> [Excerpted text]
◆ ◆ ◆ ◆

Changing default snapcraft behavior and erroring on missing libraries
Bill Filler
bill.filler at canonical.com
Tue Jan 31 17:55:19 UTC 2017
On Tue, Jan 31, 2017 at 12:02 PM, Kyle Fazzari <kyle.fazzari at canonical.com>
wrote:
>
>
> On 01/31/2017 08:40 AM, Didier Roche wrote:
> > Le 31/01/2017 à 17:18, Sergio Schvezov a écrit :
> >> On Tue, 31 Jan 2017 16:21:41 +0100, Olivier Tilloy wrote:
> >>> On Tue, Jan 31, 2017 at 2:12 PM, Timo Jyrinki
> >>> <timo.jyrinki at gmail.com> wrote:
> >>>>> Do we have a clear understanding of why this happens? Qt apps are
> >>>>> supposed to be binary compatible against newer releases.
> >>>>> One exception could be if the app itself is shipping some plugins,
> >>>>> because in that case I believe that these plugins are somehow bound
> to a
> >>>>> specific Qt version.
> >>>> Yes, it seems snaps like ubuntu-terminal-app and dekko ship their on
> >>>> Qt version which should not be the case when the platform snap is
> >>>> used.
> >>> This is a bit tricky: when packaging a Qt application that uses the
> >>> platform snap, snapcraft will use ldd to crawl the app’s binaries and
> >>> will automagically add the libraries that it depends on to the
> >>> resulting snap (those libs are taken from the host system).

◆ ◆ ◆ ◆

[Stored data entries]

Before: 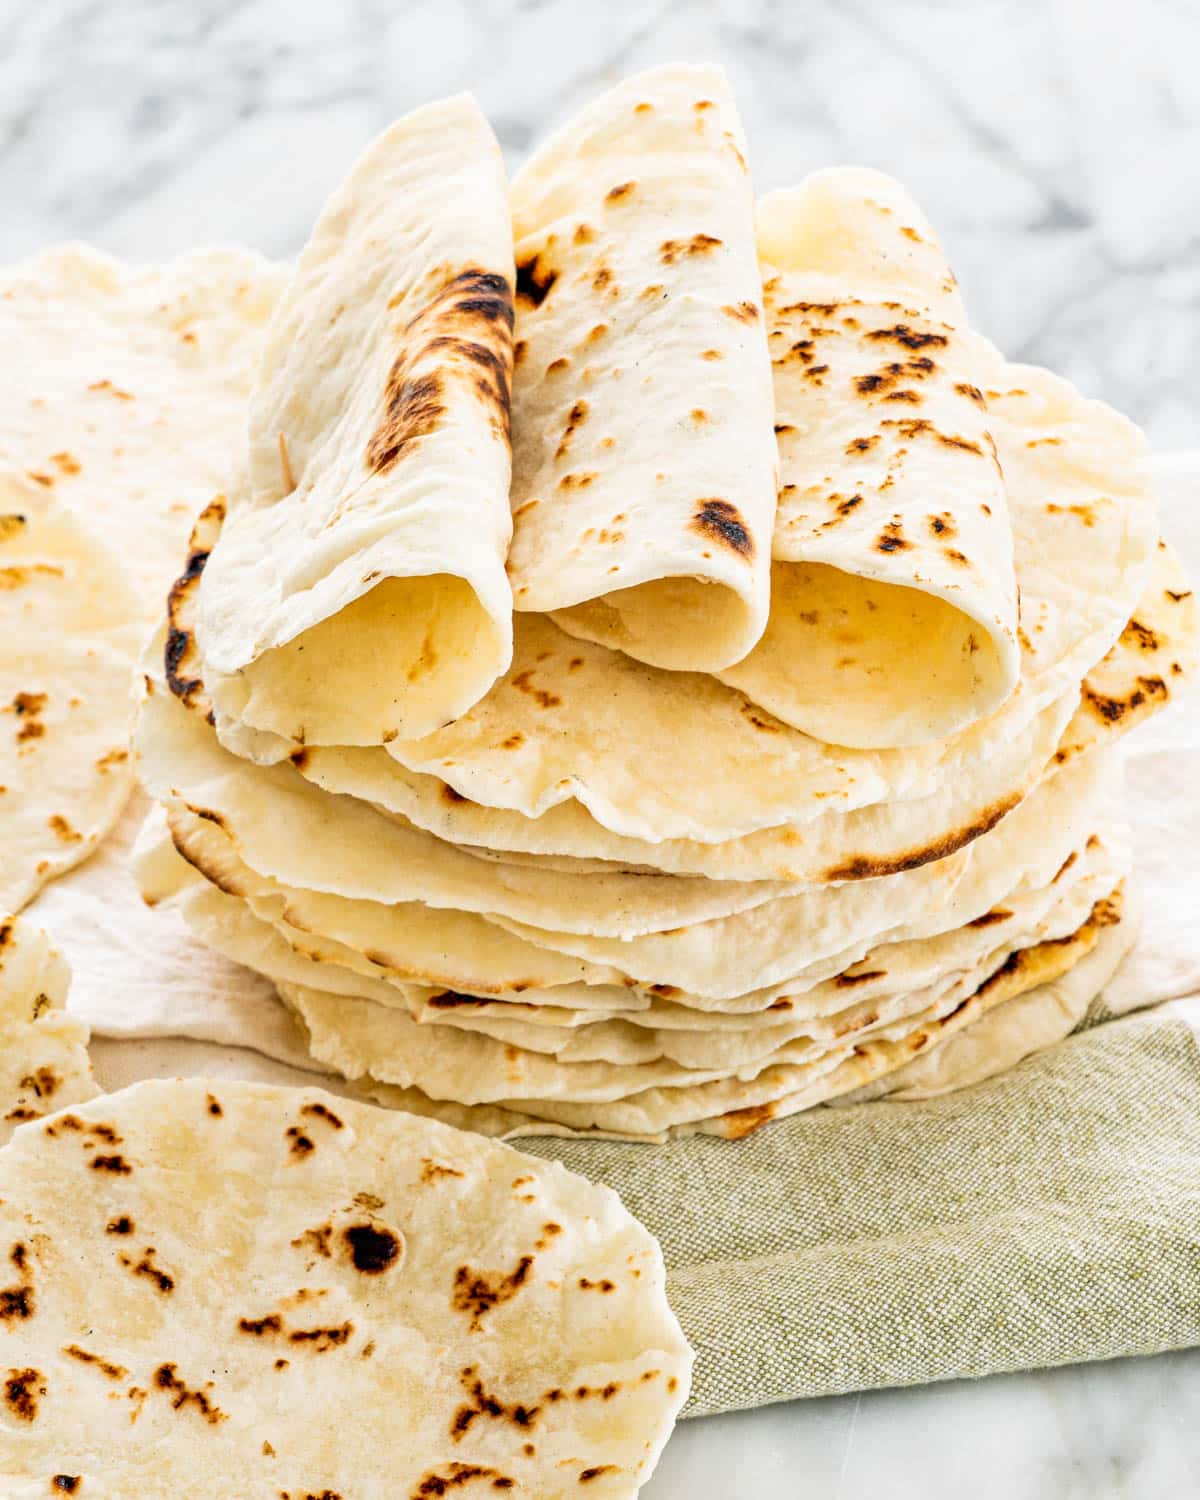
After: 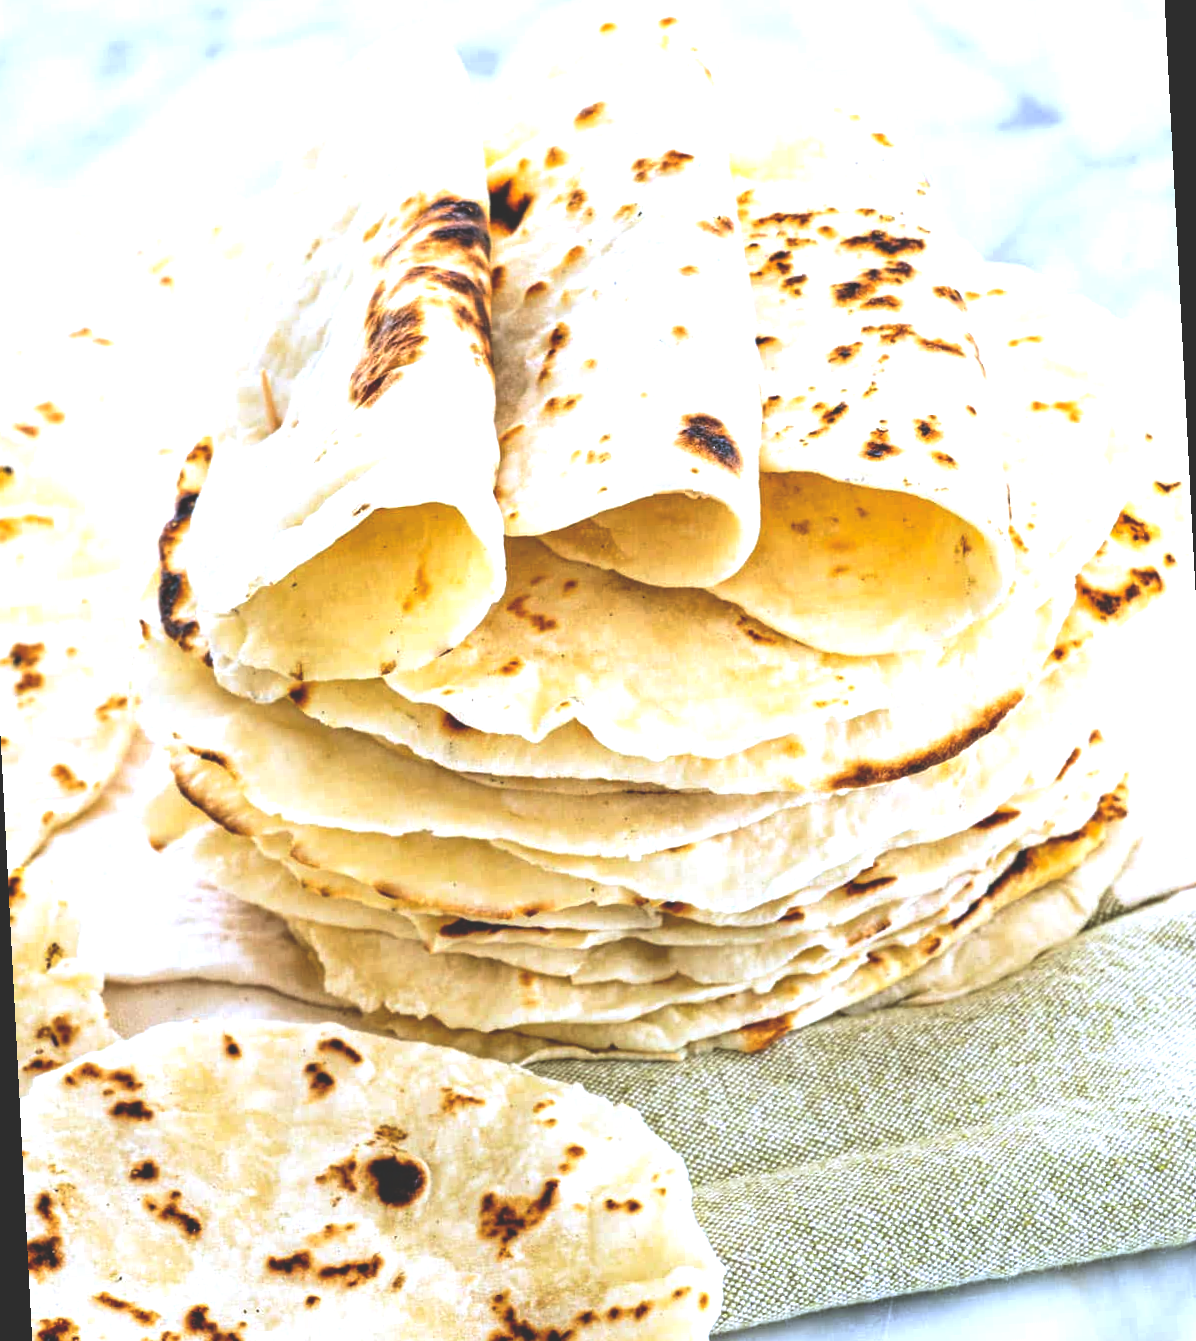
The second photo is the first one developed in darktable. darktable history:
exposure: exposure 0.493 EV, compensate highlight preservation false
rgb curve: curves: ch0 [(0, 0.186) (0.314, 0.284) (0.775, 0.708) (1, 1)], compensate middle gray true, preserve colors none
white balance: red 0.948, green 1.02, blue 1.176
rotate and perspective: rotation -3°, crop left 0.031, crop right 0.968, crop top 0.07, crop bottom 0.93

◆ ◆ ◆ ◆

> [Problems]
1) Rewrite the paragraph of the snapcraft message that begins "This is a bit tricky" as a short bulleted list, keeping its main facts.
2) According to the snapcraft message, what does snapcraft use to crawl an app's binaries?
3) Summarize the snapcraft message in two sentences.
The rows are not needed here.

> [Answers for this exercise]
1)
- The situation is tricky when packaging a Qt application that uses the platform snap.
- Snapcraft uses ldd to crawl the app's binaries.
- It automatically adds the libraries those binaries depend on to the resulting snap.
- Those libraries are taken from the host system.

2) It uses ldd.

3) The message asks why Qt apps are affected, noting that they are supposed to be binary compatible against newer releases unless they ship their own plugins, and it points out that snaps such as ubuntu-terminal-app and dekko ship their own Qt version even though they should not when the platform snap is used. It explains that when a Qt application using the platform snap is packaged, snapcraft uses ldd to crawl the app's binaries and automatically adds the libraries they depend on, taken from the host system.